Comuni più tranquilli, regioni preoccupate, province in allarme… Mentre gli attori italiani si agitano attorno al rito del def – il documento di economia e finanza, che traccia gli obiettivi della finanza pubblica per i prossimi tre anni –, dalla lettura del documento, tabella dopo tabella, emerge il volto del protagonista.
Che non vive a Roma, nei centri del potere che dovranno trovare dieci miliardi di risparmi della spesa pubblica nell’edizione Gutgeld della spending review (la quarta, dopo quelle di Enrico Bondi, Mario Canzio e Carlo Cottarelli); né nelle periferie italiane, tra quelle amministrazioni che dovranno spartirsi i nuovi consistenti tagli e i nuovi investimenti, più o meno legati a eventi grandi e piccoli; ma a Francoforte, nella sede della Banca centrale europea.
È al fattore D, inteso come Mario Draghi, che si devono le due voci del def più sicure e rosee: la riduzione della spesa per interessi sul debito pubblico, che da sola vale, e solo per il 2015, 6,4 miliardi; e la ripresa, ancora piccola ma evidente, delle esportazioni, legata alla svalutazione dell’euro.
A questo si aggiunge l’effetto di un piccolo deficit spending, nell’ambito della poca flessibilità concessa dall’Unione europea nei rapporti tra deficit e pil: 6,5 miliardi in tre anni.
Ne viene fuori un piccolo gruzzolo, un tesoretto secondo l’espressione che da qualche anno è in voga quando si parla di finanza pubblica: grazie al quale Renzi può vantarsi di presentare una manovra “senza tasse e senza tagli”. Slogan efficace, ma pericoloso, se genera in chi ascolta una domanda conseguente: ma a che serve, una manovra senza tasse e senza tagli?
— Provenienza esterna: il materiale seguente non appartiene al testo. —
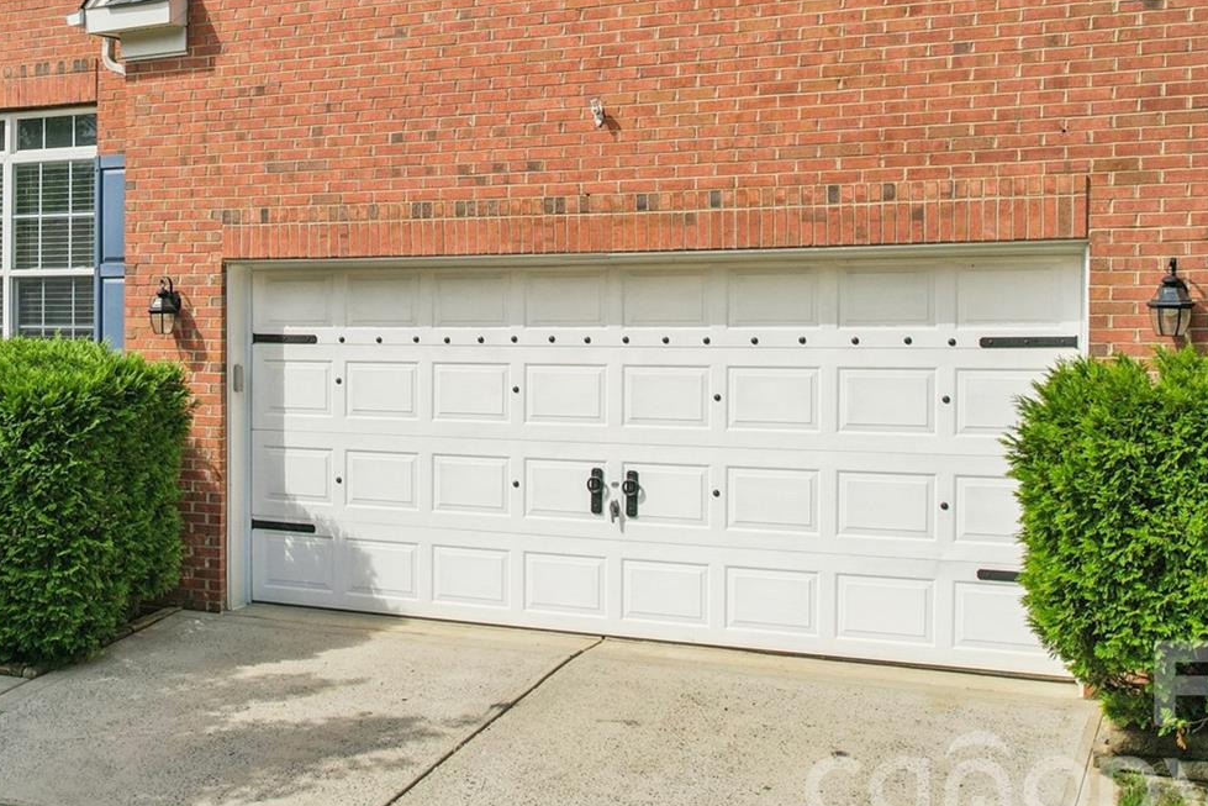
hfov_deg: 41.3
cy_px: 40
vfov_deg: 27.9
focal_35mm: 46
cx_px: 284
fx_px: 1544
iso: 100
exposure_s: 1/320
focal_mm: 8.4
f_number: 2.8
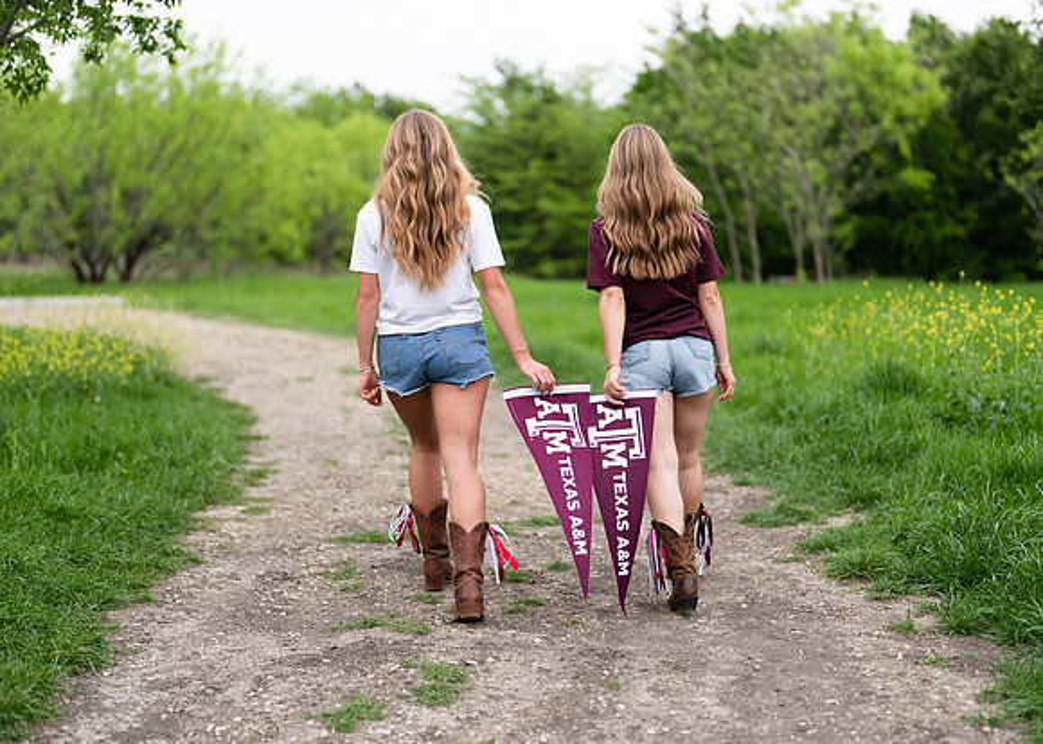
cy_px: 372
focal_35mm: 61
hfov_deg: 32.4
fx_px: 1797
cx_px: 522
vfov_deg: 23.4
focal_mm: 50
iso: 320
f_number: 1.2
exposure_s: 1/1600
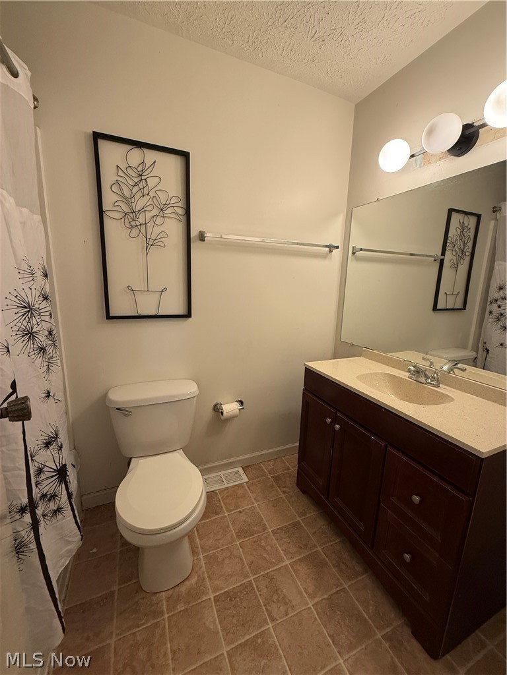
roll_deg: -2.1
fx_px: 273
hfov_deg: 85.7
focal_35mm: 14
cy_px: 338
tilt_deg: -10.5
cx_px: 254
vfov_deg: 102.1
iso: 200
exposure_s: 1/60
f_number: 2.2
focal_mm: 2.22
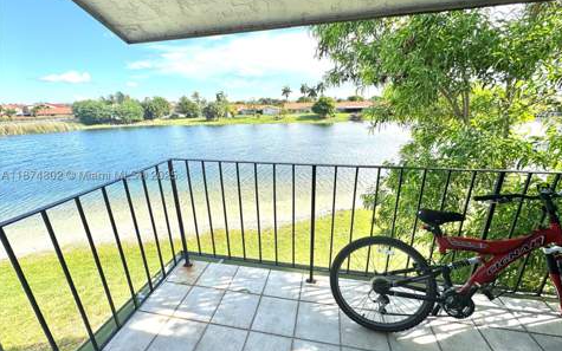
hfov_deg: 101.5
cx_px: 282
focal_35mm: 15
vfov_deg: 74.8
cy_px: 177
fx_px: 230
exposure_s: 1/899
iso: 40
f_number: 2.2
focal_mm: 2.22
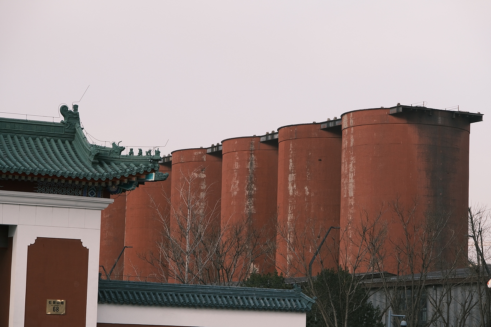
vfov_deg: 11.4
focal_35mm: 120
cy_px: 164
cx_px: 246
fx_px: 1636
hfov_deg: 17.1
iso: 640
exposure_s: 1/900
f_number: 5.6
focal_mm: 80
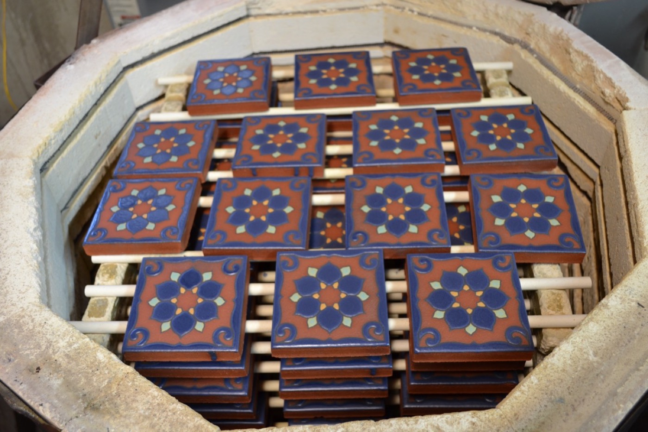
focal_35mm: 33
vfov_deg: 40.0
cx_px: 324
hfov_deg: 57.2
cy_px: 216
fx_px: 594
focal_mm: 22
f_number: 3.8
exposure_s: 1/20
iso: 400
Che la fate a fare?
In realtà il def non è una manovra, ma una cornice. Dice cosa il governo prevede che succederà, e cosa vuol far succedere. Alle politiche vere e proprie, che daranno i dettagli del quadro, provvederanno poi leggi specifiche, in particolare quella di stabilità.
Per quel che se ne sa ora, la cornice di questo def dice alcune cose. Che la ripresa economica ci sarà, deboluccia (più 0,7 per cento quest’anno, 1,4 nel 2016 e 1,5 nel 2017). Che il rapporto tra deficit e pil scenderà ma non troppo (2,6 per cento quest’anno, 1,8 nel 2016, 0,8 nel 2017). Che il rapporto tra debito pubblico e pil passerà dal picco di quest’anno (132,5) a 127,4 nel 2017. Che le tasse resteranno sul 43 per cento del pil (anzi, con un piccolo aumento della pressione fiscale nel 2016, al 44,1).